In a lecture a few years ago, novelist Margaret Atwood speculated on why it was that so many historical novels were being written in her home country, Canada. Among other reasons, she thought it might be because the culture was coming to an age when it was inclined to examine its history: “By taking a long hard look backwards, we place ourselves.”

The article in full here.

Note:

I had to delete and repost this and will now post comments made within the post itself, below:

7 Responses to Fiction and History

»» Comments

1. tom Comment by tom | 2006/10/21 at 03:32:09 |e

You can do anything in fiction. Anything. But to take real events and distort them is to disrespect the people involved, tell lies about them, in fact. Why not make up your own characters? Then you can do what you like with them. I think writers who use real people do it to give a spurious authenticity to their ideas. This is dishonest and, worst of all, it infiltrates bad history into the common consciousness, where it takes root.

2. kathryn Comment by kathryn | 2006/10/21 at 03:40:18 |e

Yes, that’s interesting. Telling lies. It’s funny, because is fiction is not fact, where fact is the truth, fiction is the lie, but at the same time another kind of truth. But to turn a fact into a fiction, yeah, that’s a lie. Hmm. Food for thought. Just to clarify the Grenville thing (in case I gave off wrong msg) — she didn’t use Gov. Phillip, but made up another character and changed timeframe and location.

3. tom Comment by tom | 2006/10/21 at 04:08:19 |e

Then I don’t see the problem, as long as the historical outline isn’t distorted. If you use real characters you’ve got to respect them, I think. You can imagine in the spaces between what’s known - after all that’s what historians do.
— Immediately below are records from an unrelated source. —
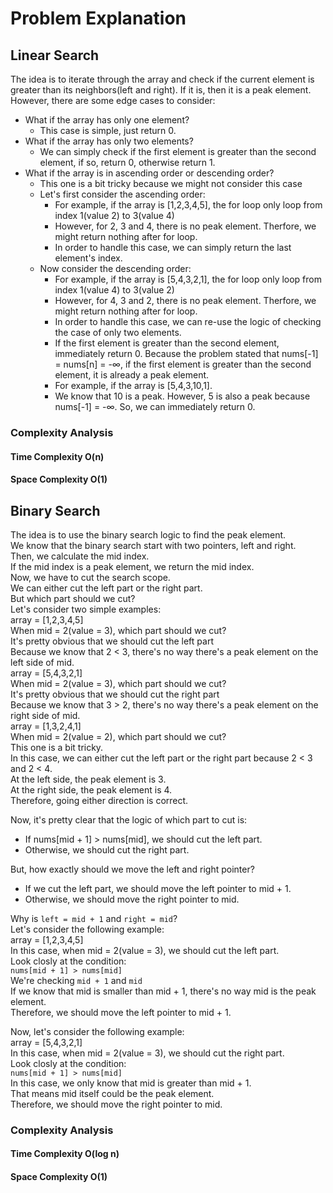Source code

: # Problem Explanation

## Linear Search
The idea is to iterate through the array and check if the current element is greater than its neighbors(left and right). If it is, then it is a peak element.<br>
However, there are some edge cases to consider:

- What if the array has only one element?<br>
  - This case is simple, just return 0. 
- What if the array has only two elements?<br>
  - We can simply check if the first element is greater than the second element, if so, return 0, otherwise return 1.
- What if the array is in ascending order or descending order?
  - This one is a bit tricky because we might not consider this case<br>
  - Let's first consider the ascending order:
    - For example, if the array is [1,2,3,4,5], the for loop only loop from index 1(value 2) to 3(value 4)
    - However, for 2, 3 and 4, there is no peak element. Therfore, we might return nothing after for loop.
    - In order to handle this case, we can simply return the last element's index.
  - Now consider the descending order:
    - For example, if the array is [5,4,3,2,1], the for loop only loop from index 1(value 4) to 3(value 2)
    - However, for 4, 3 and 2, there is no peak element. Therfore, we might return nothing after for loop.
    - In order to handle this case, we can re-use the logic of checking the case of only two elements.
    - If the first element is greater than the second element, immediately return 0. Because the problem stated that nums[-1] = nums[n] = -∞, if the first element is greater than the second element, it is already a peak element.
    - For example, if the array is [5,4,3,10,1].
    - We know that 10 is a peak. However, 5 is also a peak because nums[-1] = -∞. So, we can immediately return 0.

### Complexity Analysis
#### Time Complexity O(n)
#### Space Complexity O(1)

## Binary Search
The idea is to use the binary search logic to find the peak element.<br>
We know that the binary search start with two pointers, left and right.<br>
Then, we calculate the mid index.<br>
If the mid index is a peak element, we return the mid index.<br>
Now, we have to cut the search scope.<br>
We can either cut the left part or the right part.<br>
But which part should we cut?<br>
Let's consider two simple examples:<br>
array = [1,2,3,4,5]<br>
When mid = 2(value = 3), which part should we cut?<br>
It's pretty obvious that we should cut the left part<br>
Because we know that 2 < 3, there's no way there's a peak element on the left side of mid.<br>
array = [5,4,3,2,1]<br>
When mid = 2(value = 3), which part should we cut?<br>
It's pretty obvious that we should cut the right part<br>
Because we know that 3 > 2, there's no way there's a peak element on the right side of mid.<br>
array = [1,3,2,4,1]<br>
When mid = 2(value = 2), which part should we cut?<br>
This one is a bit tricky.<br>
In this case, we can either cut the left part or the right part because 2 < 3 and 2 < 4.<br>
At the left side, the peak element is 3.<br>
At the right side, the peak element is 4.<br>
Therefore, going either direction is correct.<br>

Now, it's pretty clear that the logic of which part to cut is:<br>
- If nums[mid + 1] > nums[mid], we should cut the left part.<br>
- Otherwise, we should cut the right part.<br>

But, how exactly should we move the left and right pointer?<br>
- If we cut the left part, we should move the left pointer to mid + 1.<br>
- Otherwise, we should move the right pointer to mid.<br>

Why is `left = mid + 1` and `right = mid`?<br>
Let's consider the following example:<br>
array = [1,2,3,4,5]<br>
In this case, when mid = 2(value = 3), we should cut the left part.<br>
Look closly at the condition:<br>
`nums[mid + 1] > nums[mid]`<br>
We're checking `mid + 1` and `mid`<br>
If we know that mid is smaller than mid + 1, there's no way mid is the peak element.<br>
Therefore, we should move the left pointer to mid + 1.<br>

Now, let's consider the following example:<br>
array = [5,4,3,2,1]<br>
In this case, when mid = 2(value = 3), we should cut the right part.<br>
Look closly at the condition:<br>
`nums[mid + 1] > nums[mid]`<br>
In this case, we only know that mid is greater than mid + 1.<br>
That means mid itself could be the peak element.<br>
Therefore, we should move the right pointer to mid.<br>

### Complexity Analysis
#### Time Complexity O(log n)
#### Space Complexity O(1)
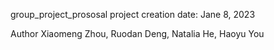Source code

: group_project_prososal
project creation date: Jane 8, 2023

Author Xiaomeng Zhou, Ruodan Deng, Natalia He, Haoyu You
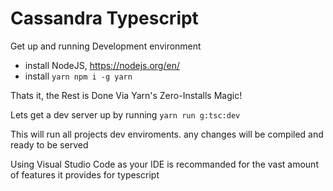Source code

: # Cassandra Typescript

Get up and running Development environment

- install NodeJS, https://nodejs.org/en/
- install `yarn npm i -g yarn`

Thats it, the Rest is Done Via Yarn's Zero-Installs Magic!

Lets get a dev server up by running `yarn run g:tsc:dev`

This will run all projects dev enviroments. any changes will be compiled and ready to be served


Using Visual Studio Code as your IDE is recommanded for the vast amount of features it provides for typescript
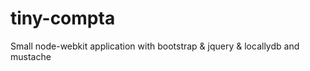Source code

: tiny-compta
===========

Small node-webkit application with bootstrap &amp; jquery &amp; locallydb and mustache
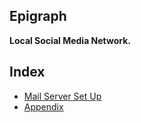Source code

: ## Epigraph

**Local Social Media Network.**

## Index
- [Mail Server Set Up](handbook/set_up.md)
- [Appendix](handbook/Appendix.md)
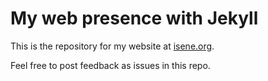 # My web presence with Jekyll

This is the repository for my website at [isene.org](http://isene.org).

Feel free to post feedback as issues in this repo.
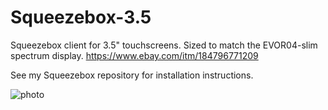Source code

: # Squeezebox-3.5
Squeezebox client for 3.5" touchscreens.  Sized to match the EVOR04-slim spectrum display.  https://www.ebay.com/itm/184796771209

See my Squeezebox repository for installation instructions.

![photo](https://github.com/retired-guy/Squeezebox-3.5/blob/main/231A56C3-E920-47F4-B19B-DE362411C4AC.jpg)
4. kathryn Comment by kathryn | 2006/10/23 at 02:23:18 |e

I understand what you mean about respect, but your comment has got me thinking. I mean, respect brings up ethics. Doesn’t it? The ethics of writing about real people’s lives as, a) a historian or b) a writer of fiction. A historian probably respects the “truth” instead of the historical figure, because in some cases it would be kinder (if kindness is also respect) to leave stuff out, to leave blank, to lie. A writer, some writers, tend to also use characters to present the story, maybe they respect the story? In terms of fiction, Iris Murdoch makes a good point about a novelist and the ethics of writing when she says (as I remember it, I can’t find the quote, it’s on another computer, I’ll try to get it later) that a great novelist is one who recognises the right of a character to act in his/her own way, as a person in his/her own right, authentically. I understood her to mean a good novelist is one who doesn’t manipulate the characters to tell her story, but allows the characters to be themselves. Anyway, I’ve gone off on a tangent and no longer addressing the initial thread.

5. Katrina Denza Comment by Katrina Denza | 2006/10/23 at 10:20:20 |e

Kathryn, I love your new site. Why haven’t I seen it before? It’s beautiful and professional!

6. kathryn Comment by kathryn | 2006/10/23 at 10:28:10 |e Thank you, Katrina!